Mirabile è l’abilità della Gasparotto nell’accompagnare, senza forzature e artifici, il lettore nella realtà di una terra tanto aspra e dura quanto laboriosa (terra che non viene mai apertamente nominata ma sappiamo essere il basso Friùli) e in un’esistenza, la sua, sulla quale si staglia e incide la figura di un padre silenzioso, pressoché misterioso, poco comunicativo, poco accogliente, poco Padre, ma da cui urge emanciparsi; ed è interessante notare quanto, in maniera forse speculare, il distacco e l’emancipazione da quella figura paterna si innestino nel distacco dalla cultura contadina di origine, cultura che a tratti produce nella protagonista insofferenza e disagio visto che si colloca in antitesi con i paradigmi socio-culturali della sua epoca di ragazza.
La distanza, l’approdo in una nuova città, una città capoluogo, città di grande cultura e ampie vedute com’è Trieste, agevolerà l’inattesa riconciliazione con quel padre che, in procinto di divenire nonno, forse diviene finalmente Padre della figlia che sta per divenire madre.
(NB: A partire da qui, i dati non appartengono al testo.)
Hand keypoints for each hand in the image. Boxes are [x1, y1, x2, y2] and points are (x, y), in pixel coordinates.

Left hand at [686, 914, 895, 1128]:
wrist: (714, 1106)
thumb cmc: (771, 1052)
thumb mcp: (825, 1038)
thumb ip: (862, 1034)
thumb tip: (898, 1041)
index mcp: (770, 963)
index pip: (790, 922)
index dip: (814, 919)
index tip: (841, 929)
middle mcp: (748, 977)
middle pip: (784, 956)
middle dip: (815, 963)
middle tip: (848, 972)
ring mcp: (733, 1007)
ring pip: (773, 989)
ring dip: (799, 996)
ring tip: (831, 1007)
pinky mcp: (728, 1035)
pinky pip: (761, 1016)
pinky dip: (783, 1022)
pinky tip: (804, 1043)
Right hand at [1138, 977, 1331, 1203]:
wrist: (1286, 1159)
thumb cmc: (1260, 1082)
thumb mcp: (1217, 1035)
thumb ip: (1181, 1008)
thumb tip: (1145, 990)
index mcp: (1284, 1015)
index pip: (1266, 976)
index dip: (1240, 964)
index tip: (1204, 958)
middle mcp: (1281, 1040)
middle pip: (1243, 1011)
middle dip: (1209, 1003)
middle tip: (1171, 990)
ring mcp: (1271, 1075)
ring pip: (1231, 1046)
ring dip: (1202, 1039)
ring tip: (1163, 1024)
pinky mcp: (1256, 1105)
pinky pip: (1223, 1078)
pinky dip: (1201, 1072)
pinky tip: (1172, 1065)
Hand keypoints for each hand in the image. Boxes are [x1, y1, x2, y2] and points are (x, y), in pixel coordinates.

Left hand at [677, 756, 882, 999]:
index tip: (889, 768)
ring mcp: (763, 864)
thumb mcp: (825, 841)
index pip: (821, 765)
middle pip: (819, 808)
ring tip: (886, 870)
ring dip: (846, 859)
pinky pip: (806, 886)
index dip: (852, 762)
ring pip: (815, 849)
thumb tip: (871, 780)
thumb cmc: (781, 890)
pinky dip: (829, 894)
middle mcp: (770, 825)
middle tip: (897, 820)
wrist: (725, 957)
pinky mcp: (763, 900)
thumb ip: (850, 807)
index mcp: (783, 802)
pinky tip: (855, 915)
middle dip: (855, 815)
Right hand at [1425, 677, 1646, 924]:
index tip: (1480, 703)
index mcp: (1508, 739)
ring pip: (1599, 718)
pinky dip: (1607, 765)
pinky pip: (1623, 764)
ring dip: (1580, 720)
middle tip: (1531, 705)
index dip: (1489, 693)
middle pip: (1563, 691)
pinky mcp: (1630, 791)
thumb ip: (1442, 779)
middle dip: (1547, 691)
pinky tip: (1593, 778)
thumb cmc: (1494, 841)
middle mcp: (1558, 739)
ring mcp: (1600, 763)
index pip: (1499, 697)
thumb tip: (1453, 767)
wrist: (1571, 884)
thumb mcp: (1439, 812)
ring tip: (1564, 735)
Il distacco e la ricerca quasi ossessiva della memoria riescono così, quasi di pari passo, a sciogliere i tanti grumi affettivi stratificatisi nel tempo senza averne avuto mai voce e parola alcuna.
In fondo, dice la protagonista/Autrice,“tra me e lui è sempre stata una questione di parole” e “le cose che non ci siamo detti mi assediano, bussano alla finestra”. E qui, l’impressione che aleggi lo spirito di quel bellissimo libro di Marie Cardinal Le parole per dirlo, che, sebbene per altre motivazioni e differenti strade, poneva al centro della vita e della sua narrazione la “parola” e la sua immensa portata, sorprende piacevolmente.
Calibrato e adatto è apparso, infine, l’utilizzo della terza persona in alcuni passaggi che, rappresentando momenti essenziali d’introspezione e riflessione, richiedevano il necessario, ulteriore distacco.